Why do a Long-Term Hydrologic Impact Assessment

It is important to consider the effects land use changes have on surface runoff, streamflow, and groundwater recharge. Expansion of urban areas significantly impacts the environment in terms of ground water recharge, water pollution, and storm water drainage. Urbanization leads to creation of impervious surfaces which lead to an increase in surface runoff volume, this in turn contributes to downstream flooding and a net loss in groundwater recharge. Eventually loss of recharge affects residential and municipal water supplies. Minimizing the disturbance on an urbanizing watershed is one way of ensuring continued water supply. Since each land use has a different level of impact, careful physical planning can minimize these impacts.

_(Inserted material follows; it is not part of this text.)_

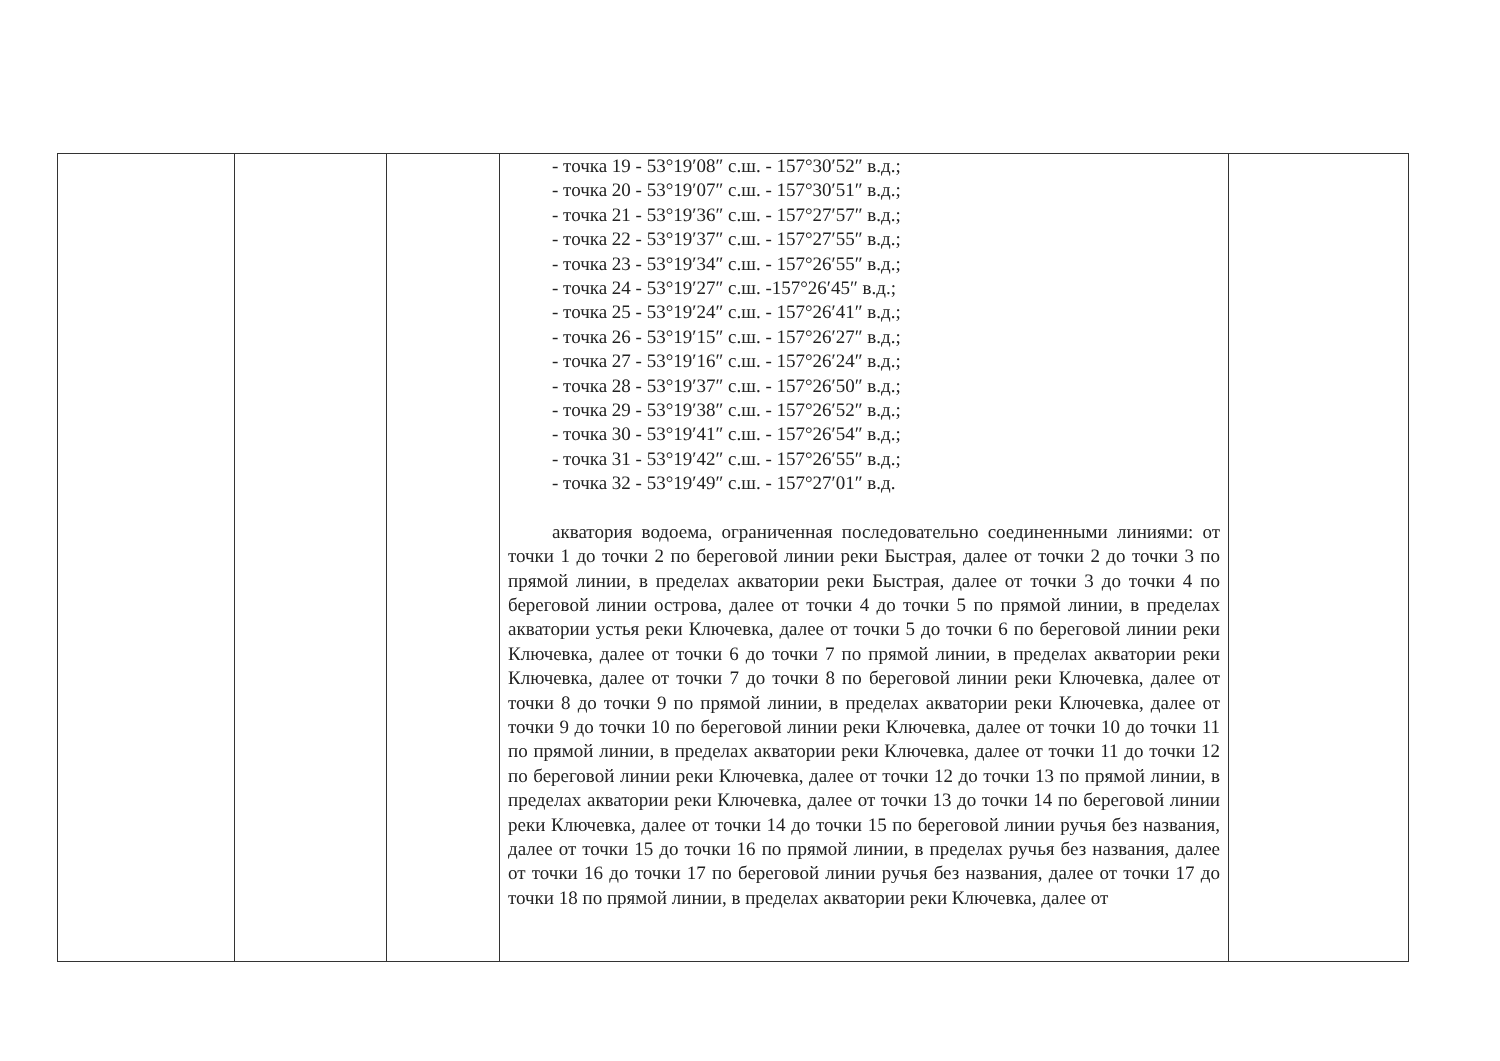| | | | - точка 19 - 53°19′08″ с.ш. - 157°30′52″ в.д.; - точка 20 - 53°19′07″ с.ш. - 157°30′51″ в.д.; - точка 21 - 53°19′36″ с.ш. - 157°27′57″ в.д.; - точка 22 - 53°19′37″ с.ш. - 157°27′55″ в.д.; - точка 23 - 53°19′34″ с.ш. - 157°26′55″ в.д.; - точка 24 - 53°19′27″ с.ш. -157°26′45″ в.д.; - точка 25 - 53°19′24″ с.ш. - 157°26′41″ в.д.; - точка 26 - 53°19′15″ с.ш. - 157°26′27″ в.д.; - точка 27 - 53°19′16″ с.ш. - 157°26′24″ в.д.; - точка 28 - 53°19′37″ с.ш. - 157°26′50″ в.д.; - точка 29 - 53°19′38″ с.ш. - 157°26′52″ в.д.; - точка 30 - 53°19′41″ с.ш. - 157°26′54″ в.д.; - точка 31 - 53°19′42″ с.ш. - 157°26′55″ в.д.; - точка 32 - 53°19′49″ с.ш. - 157°27′01″ в.д. акватория водоема, ограниченная последовательно соединенными линиями: от точки 1 до точки 2 по береговой линии реки Быстрая, далее от точки 2 до точки 3 по прямой линии, в пределах акватории реки Быстрая, далее от точки 3 до точки 4 по береговой линии острова, далее от точки 4 до точки 5 по прямой линии, в пределах акватории устья реки Ключевка, далее от точки 5 до точки 6 по береговой линии реки Ключевка, далее от точки 6 до точки 7 по прямой линии, в пределах акватории реки Ключевка, далее от точки 7 до точки 8 по береговой линии реки Ключевка, далее от точки 8 до точки 9 по прямой линии, в пределах акватории реки Ключевка, далее от точки 9 до точки 10 по береговой линии реки Ключевка, далее от точки 10 до точки 11 по прямой линии, в пределах акватории реки Ключевка, далее от точки 11 до точки 12 по береговой линии реки Ключевка, далее от точки 12 до точки 13 по прямой линии, в пределах акватории реки Ключевка, далее от точки 13 до точки 14 по береговой линии реки Ключевка, далее от точки 14 до точки 15 по береговой линии ручья без названия, далее от точки 15 до точки 16 по прямой линии, в пределах ручья без названия, далее от точки 16 до точки 17 по береговой линии ручья без названия, далее от точки 17 до точки 18 по прямой линии, в пределах акватории реки Ключевка, далее от | |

Although the impacts of urban sprawl on groundwater recharge and surface water quantity and quality are of considerable importance, many planners, city managers and water resource professionals lack the ability to provide estimates of the potential hydrologic impacts of land use change.

Assessment of the hydrologic impacts or urban land use change traditionally includes models that evaluate how land use change alters peak runoff rates, and these results are then used in the design of drainage systems. Such methods however do not address the long-term hydrologic impacts of urban land use change and often do not consider how pollutants that wash off from different land uses effect water quality. Techniques traditionally used to assess the impacts of land use change on runoff typically focus on individual short-term "design" storm events of specific recurrence intervals, and are used to calculate peak discharge rates and hydrographs. Single storm methods are suitable as engineering approaches in estimating flood intensities for stormwater facilities management, they do not address the long-term, cumulative hydrologic impacts of land use change.